It would be nice to allow use of other databases.

I was saying that mainly because it would be so much easier to ship a self contained command line tool, instead of asking people to install PostgreSQL to use it. SQLite is present in many standalone apps for that very reason.

The Postgres requirement is because some columns use the ARRAY type

Got it, a possible alternative is to use the new JSON type in SQLite, you might be able to get something out of it.

A drawback of using SQLite and writing to the DB is that it doesn't play behave very well with lots of concurrency

Jaakko Kangasharju • Jan 21 '19

What if by default you go back in time only a default amount? Usually people don't need all the statistics since the beginning of time.

That's a very good idea!

Got it, a possible alternative is to use the new JSON type in SQLite, you might be able to get something out of it.

Thanks, a JSON array could work as an ARRAY replacement. I'll have a look.

Rob Hoelz • Jan 21 '19

Neat tool, Jaakko! Reminds me a lot of the book "Your Code as a Crime Scene" - we could definitely benefit from more tooling in this area!

By the way, I noticed your authors chart has a number of duplicate/near-duplicate entries (ex. "Anna Buianova" and "Anna Buyanova", "Arun Kumar" appears twice) - are you familiar with git's mailmap feature? It's really useful in situations like this for canonicalizing author names!

Jaakko Kangasharju • Jan 21 '19

Oops, it seems I forgot to recommend having a mailmap file. :-) So thanks for mentioning it.

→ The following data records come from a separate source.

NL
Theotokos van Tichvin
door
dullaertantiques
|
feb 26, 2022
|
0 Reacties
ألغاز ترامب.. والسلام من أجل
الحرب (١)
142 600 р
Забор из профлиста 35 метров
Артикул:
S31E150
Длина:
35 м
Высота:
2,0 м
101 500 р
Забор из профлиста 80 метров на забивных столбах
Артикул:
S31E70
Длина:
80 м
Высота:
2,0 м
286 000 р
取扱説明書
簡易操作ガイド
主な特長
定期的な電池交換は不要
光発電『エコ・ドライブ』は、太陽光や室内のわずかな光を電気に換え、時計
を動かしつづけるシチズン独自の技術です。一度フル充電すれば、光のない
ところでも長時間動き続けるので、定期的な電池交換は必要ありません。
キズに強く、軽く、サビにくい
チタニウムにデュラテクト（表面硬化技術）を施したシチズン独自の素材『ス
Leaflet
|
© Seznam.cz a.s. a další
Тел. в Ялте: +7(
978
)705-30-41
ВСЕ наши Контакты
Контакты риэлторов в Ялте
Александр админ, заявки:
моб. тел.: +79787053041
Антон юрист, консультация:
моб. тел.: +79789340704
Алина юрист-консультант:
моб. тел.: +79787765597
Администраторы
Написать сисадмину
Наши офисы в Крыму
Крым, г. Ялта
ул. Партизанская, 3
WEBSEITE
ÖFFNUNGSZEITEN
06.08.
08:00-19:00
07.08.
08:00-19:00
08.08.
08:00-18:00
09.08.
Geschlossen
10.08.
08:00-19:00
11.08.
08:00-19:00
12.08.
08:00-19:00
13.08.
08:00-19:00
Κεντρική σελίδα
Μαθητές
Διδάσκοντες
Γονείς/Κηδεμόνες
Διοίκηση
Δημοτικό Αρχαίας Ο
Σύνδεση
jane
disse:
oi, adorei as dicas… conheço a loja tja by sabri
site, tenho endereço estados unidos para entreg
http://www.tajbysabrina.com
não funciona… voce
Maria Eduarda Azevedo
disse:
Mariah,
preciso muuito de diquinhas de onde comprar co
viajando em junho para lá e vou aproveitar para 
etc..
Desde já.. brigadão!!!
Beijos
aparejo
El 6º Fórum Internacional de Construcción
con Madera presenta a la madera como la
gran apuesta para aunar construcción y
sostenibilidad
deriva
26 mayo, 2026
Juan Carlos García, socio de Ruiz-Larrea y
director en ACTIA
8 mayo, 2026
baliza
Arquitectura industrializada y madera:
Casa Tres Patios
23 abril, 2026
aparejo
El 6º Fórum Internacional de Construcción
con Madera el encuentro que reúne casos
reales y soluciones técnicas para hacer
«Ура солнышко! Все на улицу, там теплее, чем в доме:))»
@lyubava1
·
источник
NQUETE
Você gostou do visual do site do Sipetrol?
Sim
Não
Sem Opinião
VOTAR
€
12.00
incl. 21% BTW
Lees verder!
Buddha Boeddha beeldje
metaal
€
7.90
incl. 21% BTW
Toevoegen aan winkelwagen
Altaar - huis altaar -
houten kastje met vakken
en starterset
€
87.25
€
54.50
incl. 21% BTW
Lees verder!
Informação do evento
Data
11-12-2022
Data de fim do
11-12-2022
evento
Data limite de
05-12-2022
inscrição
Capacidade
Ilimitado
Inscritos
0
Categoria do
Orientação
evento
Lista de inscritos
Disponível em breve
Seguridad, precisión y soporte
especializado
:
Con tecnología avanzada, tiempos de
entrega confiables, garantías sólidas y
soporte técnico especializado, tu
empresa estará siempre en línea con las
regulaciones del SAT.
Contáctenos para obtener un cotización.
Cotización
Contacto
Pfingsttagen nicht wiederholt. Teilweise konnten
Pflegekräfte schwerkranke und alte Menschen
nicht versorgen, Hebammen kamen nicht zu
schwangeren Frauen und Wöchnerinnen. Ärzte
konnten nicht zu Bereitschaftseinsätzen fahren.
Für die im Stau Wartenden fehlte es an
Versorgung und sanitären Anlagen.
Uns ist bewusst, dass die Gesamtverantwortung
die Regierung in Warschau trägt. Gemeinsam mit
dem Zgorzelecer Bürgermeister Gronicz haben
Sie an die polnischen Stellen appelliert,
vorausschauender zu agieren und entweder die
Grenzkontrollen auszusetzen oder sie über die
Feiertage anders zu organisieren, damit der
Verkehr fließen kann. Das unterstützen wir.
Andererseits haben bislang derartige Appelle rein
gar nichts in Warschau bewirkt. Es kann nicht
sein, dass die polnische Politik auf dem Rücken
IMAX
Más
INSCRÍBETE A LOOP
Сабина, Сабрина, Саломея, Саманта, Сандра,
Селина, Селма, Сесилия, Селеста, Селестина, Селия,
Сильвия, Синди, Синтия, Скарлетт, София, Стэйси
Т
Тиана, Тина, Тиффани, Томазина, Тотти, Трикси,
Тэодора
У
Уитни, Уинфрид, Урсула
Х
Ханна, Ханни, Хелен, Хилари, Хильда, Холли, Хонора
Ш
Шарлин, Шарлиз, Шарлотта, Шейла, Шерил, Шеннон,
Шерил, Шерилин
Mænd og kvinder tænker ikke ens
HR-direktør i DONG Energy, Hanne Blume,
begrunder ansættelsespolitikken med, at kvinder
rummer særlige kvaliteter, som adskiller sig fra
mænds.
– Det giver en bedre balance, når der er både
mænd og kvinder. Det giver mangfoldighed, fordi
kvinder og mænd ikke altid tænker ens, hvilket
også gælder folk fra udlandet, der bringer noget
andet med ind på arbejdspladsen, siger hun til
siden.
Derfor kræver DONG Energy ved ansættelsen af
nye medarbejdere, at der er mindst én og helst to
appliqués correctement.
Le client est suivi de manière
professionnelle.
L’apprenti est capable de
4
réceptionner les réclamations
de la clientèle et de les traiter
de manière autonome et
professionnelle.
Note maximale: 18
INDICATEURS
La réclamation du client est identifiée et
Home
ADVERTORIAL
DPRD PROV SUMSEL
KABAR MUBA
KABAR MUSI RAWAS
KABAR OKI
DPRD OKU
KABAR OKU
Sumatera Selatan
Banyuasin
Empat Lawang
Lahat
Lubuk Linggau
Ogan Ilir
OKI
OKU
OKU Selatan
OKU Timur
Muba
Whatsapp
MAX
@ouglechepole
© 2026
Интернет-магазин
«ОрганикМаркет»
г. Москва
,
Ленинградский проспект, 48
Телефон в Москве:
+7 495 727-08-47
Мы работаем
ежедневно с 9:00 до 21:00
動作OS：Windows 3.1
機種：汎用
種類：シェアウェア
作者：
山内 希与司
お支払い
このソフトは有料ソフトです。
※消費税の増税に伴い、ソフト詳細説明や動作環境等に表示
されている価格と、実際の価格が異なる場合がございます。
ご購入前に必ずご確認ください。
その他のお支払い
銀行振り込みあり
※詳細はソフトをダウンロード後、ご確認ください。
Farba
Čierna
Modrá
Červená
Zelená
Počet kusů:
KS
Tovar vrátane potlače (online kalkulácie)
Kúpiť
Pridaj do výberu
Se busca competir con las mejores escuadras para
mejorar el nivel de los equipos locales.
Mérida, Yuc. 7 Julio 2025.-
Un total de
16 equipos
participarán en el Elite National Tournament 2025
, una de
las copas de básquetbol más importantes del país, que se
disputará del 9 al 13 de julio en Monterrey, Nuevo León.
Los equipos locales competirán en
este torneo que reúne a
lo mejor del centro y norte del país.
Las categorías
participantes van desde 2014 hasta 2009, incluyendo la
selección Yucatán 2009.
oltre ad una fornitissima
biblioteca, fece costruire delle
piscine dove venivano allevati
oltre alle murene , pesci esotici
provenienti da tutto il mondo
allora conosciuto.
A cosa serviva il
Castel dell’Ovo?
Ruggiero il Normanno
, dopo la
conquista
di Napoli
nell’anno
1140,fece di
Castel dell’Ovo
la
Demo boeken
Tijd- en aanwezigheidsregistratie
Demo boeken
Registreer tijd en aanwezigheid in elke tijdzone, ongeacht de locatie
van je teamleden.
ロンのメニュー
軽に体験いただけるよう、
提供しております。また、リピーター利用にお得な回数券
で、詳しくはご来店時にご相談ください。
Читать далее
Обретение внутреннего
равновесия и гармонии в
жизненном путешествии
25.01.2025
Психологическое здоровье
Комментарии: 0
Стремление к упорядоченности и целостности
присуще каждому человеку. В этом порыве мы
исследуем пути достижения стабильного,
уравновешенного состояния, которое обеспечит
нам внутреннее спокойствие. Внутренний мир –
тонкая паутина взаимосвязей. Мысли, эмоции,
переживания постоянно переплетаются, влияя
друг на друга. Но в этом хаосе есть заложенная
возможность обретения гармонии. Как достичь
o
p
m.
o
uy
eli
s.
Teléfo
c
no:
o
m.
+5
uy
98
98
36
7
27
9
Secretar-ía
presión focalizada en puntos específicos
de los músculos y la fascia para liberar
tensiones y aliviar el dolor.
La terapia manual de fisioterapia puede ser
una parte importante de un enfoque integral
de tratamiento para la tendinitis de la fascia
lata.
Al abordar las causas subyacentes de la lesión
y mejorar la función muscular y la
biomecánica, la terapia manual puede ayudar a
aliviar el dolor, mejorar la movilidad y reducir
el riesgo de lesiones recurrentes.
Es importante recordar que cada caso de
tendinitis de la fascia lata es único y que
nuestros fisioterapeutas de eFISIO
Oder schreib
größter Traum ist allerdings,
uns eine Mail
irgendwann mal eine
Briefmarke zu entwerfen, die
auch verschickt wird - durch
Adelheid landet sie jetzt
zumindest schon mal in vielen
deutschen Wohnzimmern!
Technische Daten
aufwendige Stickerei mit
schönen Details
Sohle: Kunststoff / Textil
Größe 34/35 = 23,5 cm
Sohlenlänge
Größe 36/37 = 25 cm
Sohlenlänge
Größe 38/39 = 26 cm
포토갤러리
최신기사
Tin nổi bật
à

For statistics like this, I have always written a mailmap file and kept it up to date, since as you say, it's very useful to have canonical author names and to have git always use the same name. For this post, though, I picked the dev.to repository since it's code that is common to everyone here, but it doesn't have a mailmap file, and I didn't want to do too much polishing just for these sample graphs.